Stored records:
_ _ _ _

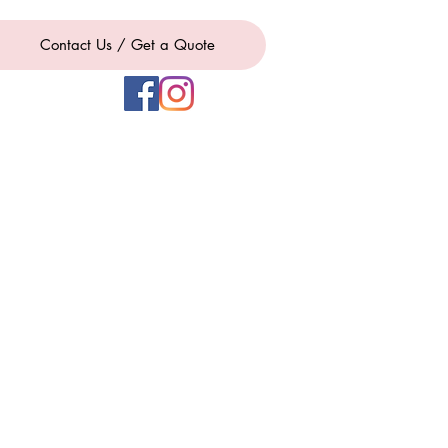
Contact Us / Get a Quote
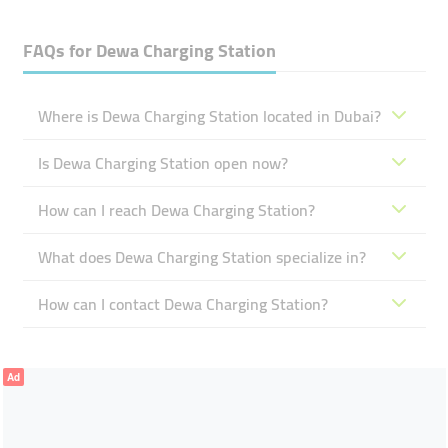
FAQs for
Dewa Charging Station
Where is Dewa Charging Station located in Dubai?
Is Dewa Charging Station open now?
How can I reach Dewa Charging Station?
What does Dewa Charging Station specialize in?
How can I contact Dewa Charging Station?
Ad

_ _ _ _

* BRIEF *
Would you please filter the lines above and copy every one that includes "Dewa"?

* REPLY TO THE TASK *
Dewa Charging Station
Where is Dewa Charging Station located in Dubai?
Is Dewa Charging Station open now?
How can I reach Dewa Charging Station?
What does Dewa Charging Station specialize in?
How can I contact Dewa Charging Station?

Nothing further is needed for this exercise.